From my experience with a modern Thinkpad (A485); nothing if not outright inferior. The trackpoints on them are pretty terrible compared to classic IBM-era thinkpads (10-20hz polling rate, abysmal velocity curve). The physical durability of the machine might be above-average for business laptops, but the chance of the hardware failing in some major way within warranty seems to be quite high (among other replacement parts, I had 4-5 mainboard replacements done under warranty). The cooling solution on the Thinkpad I used to use was also a fair bit inadequate, and would lead to severe thermal throttling of the mid-range APU. Honestly between the reliability and torturous process to even buy a new Thinkpad from Lenovo, I just wouldn’t bother.
Asking out of curiosity, what makes these better than other consumer based ones with fwupdmgr support?
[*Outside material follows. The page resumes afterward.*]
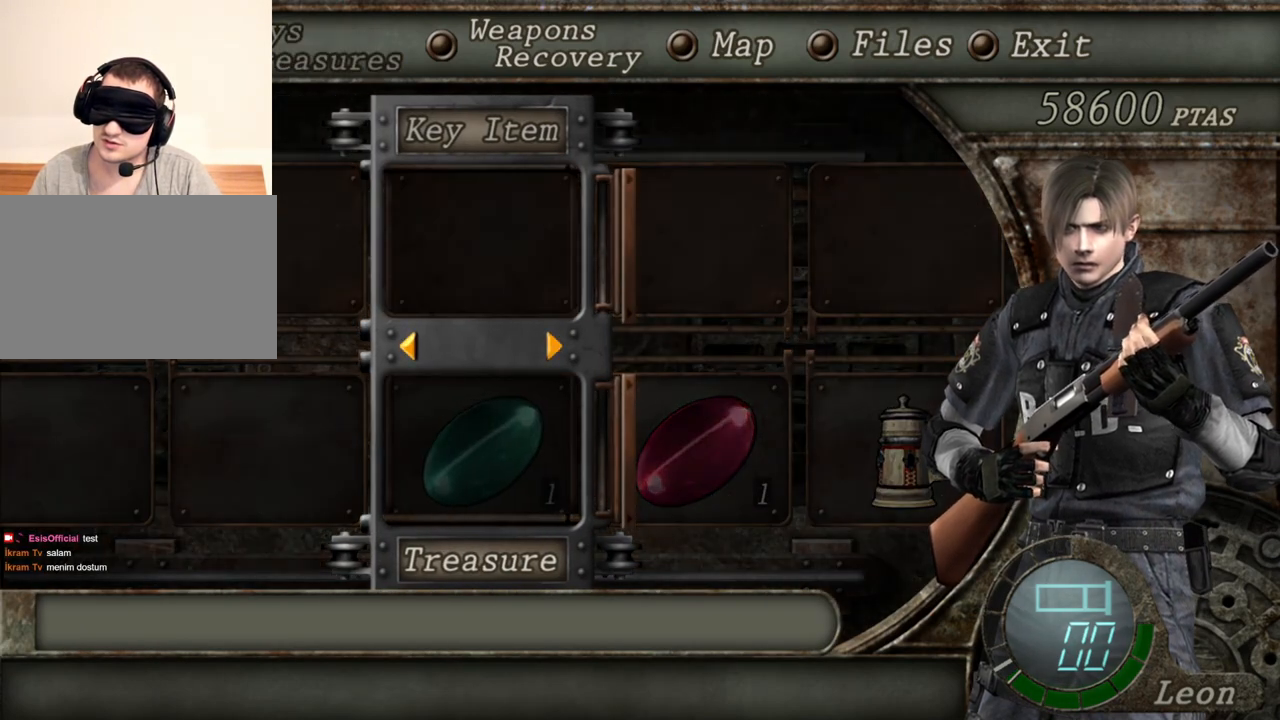
Gameplay with keyboard and mouse; each line is a JSON object with the keys and mouse buttons held at the frame after it. "events" lists presses ("down") and releases ("up") of "1", "2", "3", "4", "5", "a", "alt", "b", "c", "ctrl", "d", "e", "f", "g", "q", "r", "s", "shift", "space", "t", "tab", "tilde", "v", "w", "x", "z", "mouse_left", "mouse_wheel", "mouse_right", "mouse_mb4" and "mouse_mb5" between this image and that frame as [ms after this image, input, new state], when the widget could be followed in between. "mouse_left", "mouse_wheel", "mouse_right", "mouse_mb4", "mouse_mb5" = the "left", "wheel", "right", "mb4", "mb5" buttons of the "mouse" list. No other keys are recorded. "wheel" means that the mouse wheel is clicked or scrolled. Mouse movement is not recorded.
{"keys": ["w"], "mouse": [], "events": [[417, "w", "down"]]}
it’s the trackpoint that does it for me
From my experience with a modern Thinkpad (A485); nothing if not outright inferior. The trackpoints on them are pretty terrible compared to classic IBM-era thinkpads (10-20hz polling rate, abysmal velocity curve). The physical durability of the machine might be above-average for business laptops, but the chance of the hardware failing in some major way within warranty seems to be quite high (among other replacement parts, I had 4-5 mainboard replacements done under warranty). The cooling solution on the Thinkpad I used to use was also a fair bit inadequate, and would lead to severe thermal throttling of the mid-range APU. Honestly between the reliability and torturous process to even buy a new Thinkpad from Lenovo, I just wouldn’t bother.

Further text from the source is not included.